Fate is nothing you can run away from; and while nowadays, Draco knew another destiny was his, with seventeen he strongly believed that joining his father would be the only way for him - even when he knew deep inside, that he didn't like this way very much; that he feared its crossroads and small sidewalks – so there was no question for him what to do after graduation.

If there had ever been questions asked...

"Sorry, sir."

He snapped himself out of his gloomy thoughts and back into reality. It seemed that this time, he had escaped, and Draco noticed with growing embarrassment that he was still standing pressed against the red-brick building in a small alley in south-west London; and that some passant had just bumped into him and apologized for doing so. Not without casting him an odd look, of course.

He sighed, looked up and down the street and walked on, reminding himself to focus a little more on what he was doing.

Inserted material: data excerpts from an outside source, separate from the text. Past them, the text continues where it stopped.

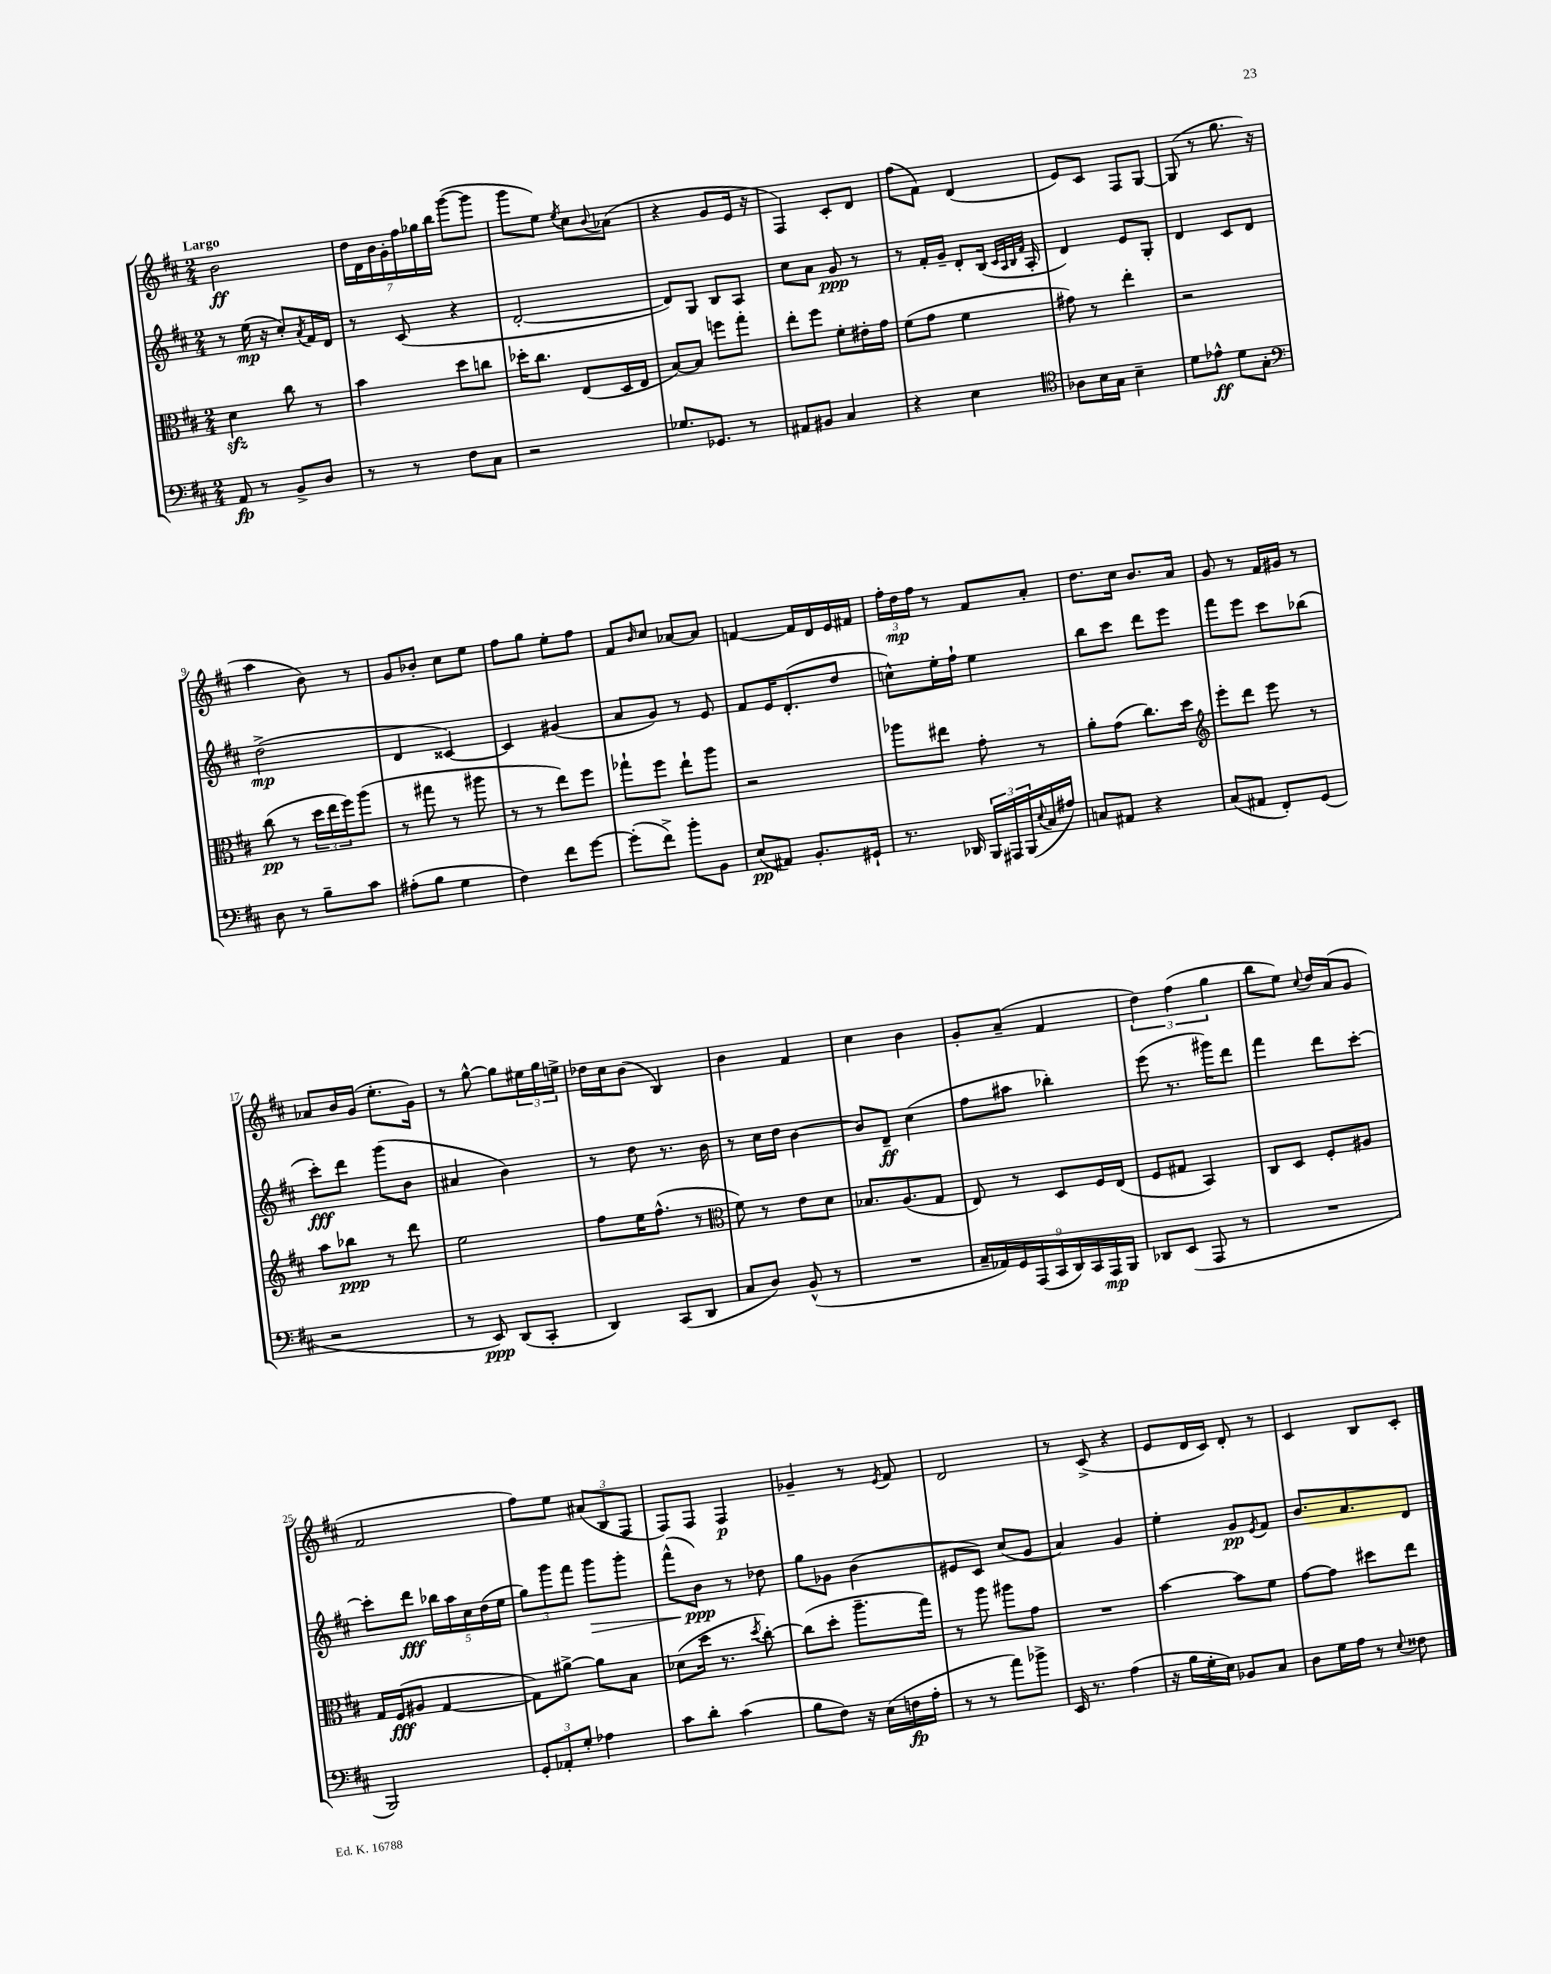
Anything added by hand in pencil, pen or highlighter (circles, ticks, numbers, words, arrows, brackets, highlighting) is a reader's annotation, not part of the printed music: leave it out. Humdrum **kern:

**kern	**dynam	**kern	**dynam	**kern	**dynam	**kern	**dynam
*part4	*part4	*part3	*part3	*part2	*part2	*part1	*part1
*staff4	*staff4	*staff3	*staff3	*staff2	*staff2	*staff1	*staff1
*clefF4	*	*clefC3	*	*clefG2	*	*clefG2	*
*k[f#c#]	*	*k[f#c#]	*	*k[f#c#]	*	*k[f#c#]	*
*M2/4	*	*M2/4	*	*M2/4	*	*M2/4	*
=1	=1	=1	=1	=1	=1	=1	=1
!	!	!	!	!	!	!LO:TX:a:B:t=Largo	!
8AA/	fp	4dzz\	.	8r	.	2b\	ff
8r	.	.	.	(16ee\	mp	.	.
.	.	.	.	16r	.	.	.
8BB^/L	.	8cc#\	.	8cc#'/L)	.	.	.
.	.	.	.	8qa/	.	.	.
8D/J	.	8r	.	16f#/L	.	.	.
.	.	.	.	16d/JJ	.	.	.
=2	=2	=2	=2	=2	=2	=2	=2
8r	.	4b\	.	8r	.	28dd\LL	.
.	.	.	.	.	.	28d\	.
.	.	.	.	.	.	28b\	.
.	.	.	.	.	.	28g'\	.
8r	.	.	.	(8c#/	.	.	.
.	.	.	.	.	.	28ff#\	.
.	.	.	.	.	.	28gg-X\	.
.	.	.	.	.	.	28bb\JJ	.
8F#\L	.	8dd\L	.	4r	.	([8ggg\L	.
8C#\J	.	8ccn\J	.	.	.	8ggg\J]	.
=3	=3	=3	=3	=3	=3	=3	=3
2r	.	16dd-X'\KL	.	[2d'/	.	8ggg\L	.
.	.	8.cc#\J	.	.	.	.	.
.	.	.	.	.	.	8ee\J)	.
.	.	.	.	.	.	8qee/	.
.	.	(8E/L	.	.	.	8cc#\L	.
.	.	.	.	.	.	8qqb/	.
.	.	16D/L	.	.	.	(8a-X\J	.
.	.	16E/JJ	.	.	.	.	.
=4	=4	=4	=4	=4	=4	=4	=4
8.G-X/L	.	[8B/L)	.	8d/L])	.	4r	.
.	.	8B/J]	.	8G/J	.	.	.
8.GG-X/J	.	.	.	.	.	.	.
.	.	8ffn\L	.	8B/L	.	8g/L	.
8r	.	8gg'\J	.	8A/J	.	16e/Jk	.
.	.	.	.	.	.	16r	.
=5	=5	=5	=5	=5	=5	=5	=5
8AA#X/L	.	8ee'\L	.	8cc#\L	.	4F#/)	.
8BB#X/J	.	8ff#\J	.	8a\J	.	.	.
4C#/	.	8f#'\L	.	8g/	ppp	8c#'/L	.
.	.	16e#X'\L	.	8r	.	8d/J	.
.	.	16g\JJ	.	.	.	.	.
=6	=6	=6	=6	=6	=6	=6	=6
4r	.	(8f#\L	.	8r	.	(8ff#\L	.
.	.	8g\J	.	16f#'/LL	.	8f#\J)	.
.	.	.	.	16g~/JJ	.	.	.
4E\	.	4f#\	.	8d'/L	.	(4d/	.
.	.	.	.	(16B/Jk	.	.	.
.	.	.	.	32qqc#/LLL	.	.	.
.	.	.	.	32qqA/	.	.	.
.	.	.	.	32qqB/	.	.	.
.	.	.	.	32qqf#/JJJ	.	.	.
.	.	.	.	16A'/	.	.	.
=7	=7	=7	=7	=7	=7	=7	=7
*clefC4	*	*	*	*	*	*	*
8A-X\L	.	8g#X\)	.	4d/)	.	8e/L)	.
16B\L	.	8r	.	.	.	8c#/J	.
16G\JJ	.	.	.	.	.	.	.
4B~\	.	4ee'\	.	8e/L	.	8F#/L	.
.	.	.	.	8G'/J	.	[8G/J	.
=8	=8	=8	=8	=8	=8	=8	=8
8d\L	.	2r	.	4d/	.	(8G/]	.
8e-X^^\J	ff	.	.	.	.	8r	.
8d\L	.	.	.	8c#/L	.	8.gg\	.
8G'\J	.	.	.	8d/J	.	.	.
.	.	.	.	.	.	16r	.
!!LO:LB:g=z
=9	=9	=9	=9	=9	=9	=9	=9
*clefF4	*	*	*	*	*	*	*
8D\	.	(8cc#\	pp	(2dd^\	mp	4aa\	.
8r	.	8r	.	.	.	.	.
8B~\L	.	24dd\LL	.	.	.	8b\)	.
.	.	24ee\	.	.	.	.	.
.	.	24ff#\J)	.	.	.	.	.
8c#\J	.	(8aa\J	.	.	.	8r	.
=10	=10	=10	=10	=10	=10	=10	=10
(8A#X'\L	.	8r	.	4d/	.	8g/L	.
8B\J	.	8gg#X\	.	.	.	8b-X'/J	.
4G\	.	8r	.	[4c##X/)	.	8cc#\L	.
.	.	8aa#X\	.	.	.	8ee\J	.
=11	=11	=11	=11	=11	=11	=11	=11
4F#\)	.	8r	.	4c##/]	.	8ff#\L	.
.	.	8r	.	.	.	8gg\J	.
8f#\L	.	8ee\L)	.	(4g#X/	.	8ee'\L	.
[8g\J	.	8ff#\J	.	.	.	8ff#\J	.
=12	=12	=12	=12	=12	=12	=12	=12
(8g'\L]	.	8gg-X`\L	.	8a/L	.	8f#/L	.
.	.	.	.	.	.	16qqb/	.
8f#^\J)	.	8ff#\J	.	8g/J)	.	8cc#/J	.
8b'\L	.	8ee`\L	.	8r	.	[8a-X/L	.
8BB\J	.	8aa\J	.	8e/	.	8a-/J]	.
=13	=13	=13	=13	=13	=13	=13	=13
(8E/L	pp	2r	.	8f#/L	.	[4fn/	.
8AA#X/J)	.	.	.	16e/K	.	.	.
.	.	.	.	(8.d'/	.	.	.
8.BB'/L	.	.	.	.	.	16f/LL]	.
.	.	.	.	.	.	16d/	.
.	.	.	.	8dd/J	.	16e/	.
16GG#X`/Jk	.	.	.	.	.	16f#X/JJ	.
=14	=14	=14	=14	=14	=14	=14	=14
8.r	.	8aa-X\L	.	8ccn^^\L)	.	24ff#'\LL	.
.	.	.	.	.	.	24dd\	mp
.	.	.	.	.	.	24ff#\JJ	.
.	.	8ee#X\J	.	16ee'\L	.	8r	.
16DD-X/	.	.	.	16ff#`\JJ	.	.	.
24BBB/LL	.	8g'\	.	4ee\	.	8f#/L	.
24AAA#X/	.	.	.	.	.	.	.
(24BBB/	.	.	.	.	.	.	.
8qqE/	.	.	.	.	.	.	.
16C#/	.	8r	.	.	.	8a'/J	.
16A#X/JJ)	.	.	.	.	.	.	.
=15	=15	=15	=15	=15	=15	=15	=15
8Cn/L	.	8a'\L	.	8bb\L	.	8.dd\L	.
8AA#X/J	.	(8g\J	.	8ccc#\J	.	.	.
.	.	.	.	.	.	16cc#\Jk	.
4r	.	8.cc#\L)	.	8ddd\L	.	8.b/L	.
.	.	.	.	8eee\J	.	.	.
.	.	16dd\Jk	.	.	.	16a/Jk	.
=16	=16	=16	=16	=16	=16	=16	=16
*	*	*clefG2	*	*	*	*	*
(8C#/L	.	8eee'\L	.	8fff#\L	.	8g/	.
8AA#X/J	.	8ddd\J	.	8eee\J	.	8r	.
8FF#'/L)	.	8eee\	.	8ccc#\L	.	16f#/LL	.
.	.	.	.	.	.	16g#X/JJ	.
(8GG/J	.	8r	.	(8bb-X\J	.	8r	.
!!LO:LB:g=z
=17	=17	=17	=17	=17	=17	=17	=17
2r	.	8aa\L	.	8ccc#'\L)	fff	8a-X/L	.
.	.	8bb-X\J	ppp	8ddd\J	.	16b/L	.
.	.	.	.	.	.	(16g/JJ	.
.	.	8r	.	(8ggg\L	.	8.ee'\L	.
.	.	8ddd\	.	8b\J	.	.	.
.	.	.	.	.	.	16g\Jk)	.
=18	=18	=18	=18	=18	=18	=18	=18
8r	.	2ee\	.	4a#X/	.	8r	.
8EE/)	ppp	.	.	.	.	[8gg^^\	.
(8DD/L	.	.	.	4b\)	.	8gg\L]	.
8CC#'/J	.	.	.	.	.	24ee#X\L	.
.	.	.	.	.	.	24gg\	.
.	.	.	.	.	.	24een^\JJ	.
=19	=19	=19	=19	=19	=19	=19	=19
4DD/)	.	8ff#\L	.	8r	.	16dd-X\LL	.
.	.	.	.	.	.	16cc#\J	.
.	.	16ee\K	.	8dd\	.	(8b\J	.
.	.	(8.ff#^^\J	.	.	.	.	.
(8CC#/L	.	.	.	8.r	.	4B/)	.
8DD/J	.	8r	.	.	.	.	.
.	.	.	.	16b\	.	.	.
=20	=20	=20	=20	=20	=20	=20	=20
*	*	*clefC3	*	*	*	*	*
8C#/L	.	8f#\)	.	8r	.	4b\	.
8D/J)	.	8r	.	16cc#\LL	.	.	.
.	.	.	.	16dd\JJ	.	.	.
(8BB^^/	.	8e\L	.	[4b\	.	4f#/	.
8r	.	8d\J	.	.	.	.	.
=21	=21	=21	=21	=21	=21	=21	=21
2r	.	8.B-X/L	.	8b/L]	.	4cc#\	.
.	.	.	.	8d~/J	ff	.	.
.	.	(8.A/	.	.	.	.	.
.	.	.	.	(4cc#\	.	4b\	.
.	.	8G/J	.	.	.	.	.
=22	=22	=22	=22	=22	=22	=22	=22
18C#~/LL	.	8E/)	.	8ff#\L	.	8g'/L	.
18AA-X/)	.	.	.	.	.	.	.
18GG/	.	.	.	.	.	.	.
.	.	8r	.	8aa#X\J	.	(8a~/J	.
(18AAA/	.	.	.	.	.	.	.
18CC#/	.	.	.	.	.	.	.
.	.	8D/L	.	4bb-X'\)	.	4f#/	.
18DD/)	.	.	.	.	.	.	.
18CC#/	.	.	.	.	.	.	.
.	.	16F#/L	.	.	.	.	.
18AAA/	mp	.	.	.	.	.	.
.	.	(16E/JJ	.	.	.	.	.
18BBB/JJ	.	.	.	.	.	.	.
=23	=23	=23	=23	=23	=23	=23	=23
8DD-X/L	.	8F#/L	.	(8eee\	.	6dd\)	.
(8EE/J	.	8G#X/J	.	8.r	.	.	.
.	.	.	.	.	.	(6ff#\	.
8AAA/	.	4BB/)	.	.	.	.	.
.	.	.	.	16ggg#X\KL)	.	.	.
.	.	.	.	.	.	6gg\	.
8r	.	.	.	8ddd\J	.	.	.
=24	=24	=24	=24	=24	=24	=24	=24
2r	.	8C#/L	.	4fff#\	.	8bb\L	.
.	.	8D/J	.	.	.	8ee\J)	.
.	.	.	.	.	.	8qqcc#/	.
.	.	8F#'/L	.	8ddd\L	.	16dd/LL	.
.	.	.	.	.	.	(16a/J	.
.	.	8A#X/J	.	[8ccc#'\J	.	8g/J	.
!!LO:LB:g=z
=25	=25	=25	=25	=25	=25	=25	=25
2BBB/)	.	16G/LL	.	8ccc#'\L]	.	2f#/	.
.	.	(16F#/J	fff	.	.	.	.
.	.	8A#X/J	.	8ddd\J	fff	.	.
.	.	[4G/	.	20bb-X\LL	.	.	.
.	.	.	.	20aa\	.	.	.
.	.	.	.	20cc#\	.	.	.
.	.	.	.	(20dd\	.	.	.
.	.	.	.	20ee\JJ	.	.	.
=26	=26	=26	=26	=26	=26	=26	=26
12GG'/L	.	8G\L])	.	12gg\L)	.	8ff#\L)	.
12AA-X'/	.	.	.	12ggg\	.	.	.
.	.	[8a#X^\J	.	.	.	8ee\J	.
12G'/J	.	.	.	12fff#\J	.	.	.
!	!	!	!	!	!LO:HP:b	!	!
4A-X\	.	8a#\L]	.	8ggg\L	>	(12a#X/L	.
.	.	.	.	.	.	12B/	.
.	.	8B\J	.	8ggg'\J	.	.	.
.	.	.	.	.	.	12F#/J	.
=27	=27	=27	=27	=27	=27	=27	=27
8c#\L	.	(8d-X\L	.	(8fff#^^\L	.	8F#/L)	.
8d'\J	.	16dd\Jk	.	8b\J)	ppp	8F#/J	.
.	.	8.r	.	.	.	.	.
(4c#\	.	.	.	8r	]	4F#/	p
.	.	8qdd/	.	.	.	.	.
.	.	[8cc#'\)	.	8dd-X\	.	.	.
=28	=28	=28	=28	=28	=28	=28	=28
8B\L	.	(8cc#\L]	.	8gg\L	.	4g-X~/	.
8F#\J)	.	8dd'\J	.	8g-X\J	.	.	.
16r	.	8.aa~\L	.	(4b\	.	8r	.
(16E\LL	.	.	.	.	.	.	.
.	.	.	.	.	.	8qe/	.
16Fn\	fp	.	.	.	.	8f#/	.
16A'\JJ	.	16gg\Jk)	.	.	.	.	.
=29	=29	=29	=29	=29	=29	=29	=29
8r	.	8r	.	8e#X/L	.	2d/	.
8r	.	8aa\	.	8c#/J)	.	.	.
8a\L)	.	8aa#X\L	.	(8cc#/L	.	.	.
8b-X^\J	.	8g\J	.	8g/J	.	.	.
=30	=30	=30	=30	=30	=30	=30	=30
16EE/	.	2r	.	4a/)	.	8r	.
8.r	.	.	.	.	.	.	.
.	.	.	.	.	.	(8c#^/	.
(4A\	.	.	.	4g/	.	4r	.
=31	=31	=31	=31	=31	=31	=31	=31
16r	.	[4b\	.	4ee'\	.	8e/L	.
16B\LL	.	.	.	.	.	.	.
16G'\	.	.	.	.	.	16d/L	.
16E\JJ)	.	.	.	.	.	16c#/JJ)	.
8BB-X/L	.	8b\L]	.	8g/L	pp	8d'/	.
.	.	.	.	8qe/	.	.	.
8C#/J	.	8f#\J	.	8f#/J	.	8r	.
=32	=32	=32	=32	=32	=32	=32	=32
8D\L	.	[8g\L	.	8.b/L	.	4c#/	.
16G\L	.	8g\J]	.	.	.	.	.
16A\JJ	.	.	.	8.a/	.	.	.
8r	.	8dd#X\L	.	.	.	8B/L	.
8qqE/	.	.	.	.	.	.	.
8F##X\	.	8ee\J	.	8d/J	.	8c#'/J	.
==	==	==	==	==	==	==	==
*-	*-	*-	*-	*-	*-	*-	*-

No good to get more attention than needed.

Another surprising twist in his personality: while the student Draco was always in the middle of everything, practically addicted with getting all the looks, the older Draco had learned to adapt. Learned to be unobtrusive.

He wasn't the same anymore. Where he lived now, the muggle world, the name 'Malfoy' meant nothing. It wasn't his roots he was valued for, only what he did meant something in this weird world he felt so strangely related to, after years of living in it, and in the same time didn't. He would always be a foreigner, a strange experience indeed, being looked at because of his extraordinary name for example, ironically the same name that had always guaranteed him respect in the wizarding world.

Trying to keep his thoughts away from the old times he strolled through the city, towards the old, shabby motel he currently lived in. Maybe he could afford better establishments, but Draco didn't really know how long he would live like this, how long his fortune had to last.

And, better than nothing, he mused, as he opened the door to his little room. He could be glad that he lived.